◆ **DOCUMENT EXCERPT**:
= Beginning of Section =

The Gygrid tieback to the Njord A platform is one of several fast-track projects Statoil has committed to. Photo courtesy Øyvind Nesvåg, Statoil.

While some mature fields may be in inexorable decline, others are being revitalized, such as Ekofisk and Eldfisk in the southern Norwegian North Sea. ConocoPhillips has submitted development plans to extract a potential 500 MMboe from these fields at a potential cost of over $10 billion. New hubs are also emerging, including BP’s $6.6-billion Skarv-Idun gas condensate project in the Norwegian Sea, due to start production this summer.

Statoil has launched large-scale platform projects in the North Sea for the Valemon field, south of Gullfaks, and Gudrun, north of Sleipner West. Others are in prospect later this year in the same region for Lundin Petroleum’s Greater Luno Area scheme and Total’s gas condensate field Hild, a potential $3.5-billion development.

For Statoil, speeding up development of small fields by applying standardized subsea hardware is another priority. Over the past year, the company has submitted plans for fasttrack tieback projects for the Fossekall/Dompap, Gamma/Harepus, and Gygrid fields in the Norwegian Sea, and for Visund South, Katla, Vilje South, Visund North, and Snorre B template in the North Sea. The company aims to have five of these fields in operation late 2012-early 2013, and to maintain this rate of new producers over the following years.

In the UK, the long-predicted exodus of the majors has yet to materialize. In fact, they continue to prop up the development sector, particularly in harsher environments. Leading the way is BP, which has ordered a new $1.3-billion FPSO from Hyundai Heavy Industries for the redevelopment of the Schiehallion field West of Shetland, where 25 new wells will be drilled.

In the same region, BP also hopes for sanction from the government for its £4-billion, 638 MMbbl Clair Ridge project which involves adding two bridge-linked platforms on the Clair field. And later this year, Chevron may file a plan for its Lochnagar/Rosebank oil field in 1,100 m (3,609 ft) of water – the deepest yet for a UKCS development – in the Faroe-Shetland Channel. This will likely incorporate an FPSO and high angle/horizontal wells.

= End of Section =

Resume the article on North Sea field developments after its final sentence, the one about Chevron's Lochnagar/Rosebank plan.

◆ **DATA FOR ANALYSIS**:
= Beginning of Section =

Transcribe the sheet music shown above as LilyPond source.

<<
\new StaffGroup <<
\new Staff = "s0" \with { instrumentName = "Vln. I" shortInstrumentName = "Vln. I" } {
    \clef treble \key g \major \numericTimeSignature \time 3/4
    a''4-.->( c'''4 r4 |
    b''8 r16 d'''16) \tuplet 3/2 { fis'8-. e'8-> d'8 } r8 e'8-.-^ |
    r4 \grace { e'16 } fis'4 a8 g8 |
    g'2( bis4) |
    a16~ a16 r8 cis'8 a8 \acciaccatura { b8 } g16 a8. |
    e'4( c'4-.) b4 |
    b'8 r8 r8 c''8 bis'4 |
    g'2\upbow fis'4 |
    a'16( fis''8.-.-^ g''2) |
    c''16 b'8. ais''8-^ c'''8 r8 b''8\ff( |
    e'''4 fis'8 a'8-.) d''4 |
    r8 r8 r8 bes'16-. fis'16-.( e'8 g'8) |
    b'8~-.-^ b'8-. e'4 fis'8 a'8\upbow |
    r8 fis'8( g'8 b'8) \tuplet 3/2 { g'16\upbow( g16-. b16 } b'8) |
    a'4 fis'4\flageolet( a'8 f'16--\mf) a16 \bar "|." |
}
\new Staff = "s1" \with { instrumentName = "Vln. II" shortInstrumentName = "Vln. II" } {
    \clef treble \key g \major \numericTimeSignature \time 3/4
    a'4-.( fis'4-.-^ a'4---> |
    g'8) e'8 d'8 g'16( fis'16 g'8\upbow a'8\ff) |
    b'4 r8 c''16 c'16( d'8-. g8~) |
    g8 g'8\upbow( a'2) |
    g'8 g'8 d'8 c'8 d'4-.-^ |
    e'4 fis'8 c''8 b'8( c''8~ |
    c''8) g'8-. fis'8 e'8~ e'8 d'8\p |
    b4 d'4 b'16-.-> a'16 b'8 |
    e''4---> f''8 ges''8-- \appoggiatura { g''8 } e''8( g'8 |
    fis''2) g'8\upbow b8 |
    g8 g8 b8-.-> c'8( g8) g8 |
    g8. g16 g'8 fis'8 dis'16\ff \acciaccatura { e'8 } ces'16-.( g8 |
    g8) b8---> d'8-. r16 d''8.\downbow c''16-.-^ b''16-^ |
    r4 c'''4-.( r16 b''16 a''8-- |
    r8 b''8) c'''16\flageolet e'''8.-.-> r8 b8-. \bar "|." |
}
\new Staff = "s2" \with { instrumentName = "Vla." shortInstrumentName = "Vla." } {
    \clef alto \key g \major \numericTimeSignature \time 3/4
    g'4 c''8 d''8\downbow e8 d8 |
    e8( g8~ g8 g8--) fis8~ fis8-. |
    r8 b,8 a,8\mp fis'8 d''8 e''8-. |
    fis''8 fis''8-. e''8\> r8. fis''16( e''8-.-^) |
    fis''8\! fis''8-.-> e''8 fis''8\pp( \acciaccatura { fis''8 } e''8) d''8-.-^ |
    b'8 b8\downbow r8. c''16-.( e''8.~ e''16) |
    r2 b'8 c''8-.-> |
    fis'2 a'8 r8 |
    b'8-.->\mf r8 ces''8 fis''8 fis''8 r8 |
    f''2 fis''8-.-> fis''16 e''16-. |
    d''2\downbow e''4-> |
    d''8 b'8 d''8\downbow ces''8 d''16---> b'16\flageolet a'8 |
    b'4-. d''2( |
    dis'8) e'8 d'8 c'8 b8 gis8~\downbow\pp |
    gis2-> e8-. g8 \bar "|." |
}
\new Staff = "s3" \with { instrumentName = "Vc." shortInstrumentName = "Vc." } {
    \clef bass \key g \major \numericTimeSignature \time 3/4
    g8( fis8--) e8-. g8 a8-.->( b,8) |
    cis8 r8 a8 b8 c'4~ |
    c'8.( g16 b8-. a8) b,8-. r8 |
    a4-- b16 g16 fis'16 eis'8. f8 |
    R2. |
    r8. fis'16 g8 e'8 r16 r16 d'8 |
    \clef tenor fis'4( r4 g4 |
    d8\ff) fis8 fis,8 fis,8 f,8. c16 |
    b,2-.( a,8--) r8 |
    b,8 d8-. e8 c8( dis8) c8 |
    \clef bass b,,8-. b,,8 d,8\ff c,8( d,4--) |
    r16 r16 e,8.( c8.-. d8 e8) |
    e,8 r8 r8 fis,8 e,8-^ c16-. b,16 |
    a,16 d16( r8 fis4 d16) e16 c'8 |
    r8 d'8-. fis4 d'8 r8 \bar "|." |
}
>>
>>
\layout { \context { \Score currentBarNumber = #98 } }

= End of Section =

◆ **YOUR RESPONSE**:
One of the last acts of the previous Labour administration was to approve tax relief for HP/HT gas condensate developments. Three have since been put forward, all in the central North Sea: ConocoPhillips’ 1 tcf/131 MMbbl Jasmine, involving three new platforms connected to the Judy production complex; Total’s 85 MMboe West Franklin Phase II, featuring a 12-slot wellhead platform exporting to the Elgin field center; and BP’s $811-million Devenick subsea tieback to Marathon’s East Brae platform.

Independents are leading the way in exploration, with Encore discovering oil in the Catcher, Varadero, and Burgman prospects in central block 28/9. In the northern North Sea, Sterling Resources proved further oil in Cladhan, which could hold in-place reserves of over 300 MMbbl. Among the majors, Shell has not been the most active driller of late on the UK shelf, but a recent re-evaluation of its 1999 Fram discovery has lifted volumes here from 70-75 MMbbl to 300 MMbbl.

Elsewhere in Europe, DONG Energy has submitted a $1.6-billion plan to develop the Hejre oil field, which has some of the most extreme conditions offshore Denmark – arrival pressures up to 835 bar (12,110 psi), temperatures up to 160°C (320°F). Offshore western Ireland, Shell finally has approval to install a pipeline from the 1 tcf Corrib gas field to the shore, after years of delays caused by environmental protests.

In Italy, the government has halted all near-shore drilling in response to the Macondo well blowout. This has caused some operators to postpone shallow-water development projects, although some believes that the recent supply constraints caused by events in North Africa could lead the government to revoke its decision.

In the Baltic Sea, Line 1 of the Nord Stream pipeline taking Russian gas throughout Europe should enter service in the fall, while construction of line 2 should start this month.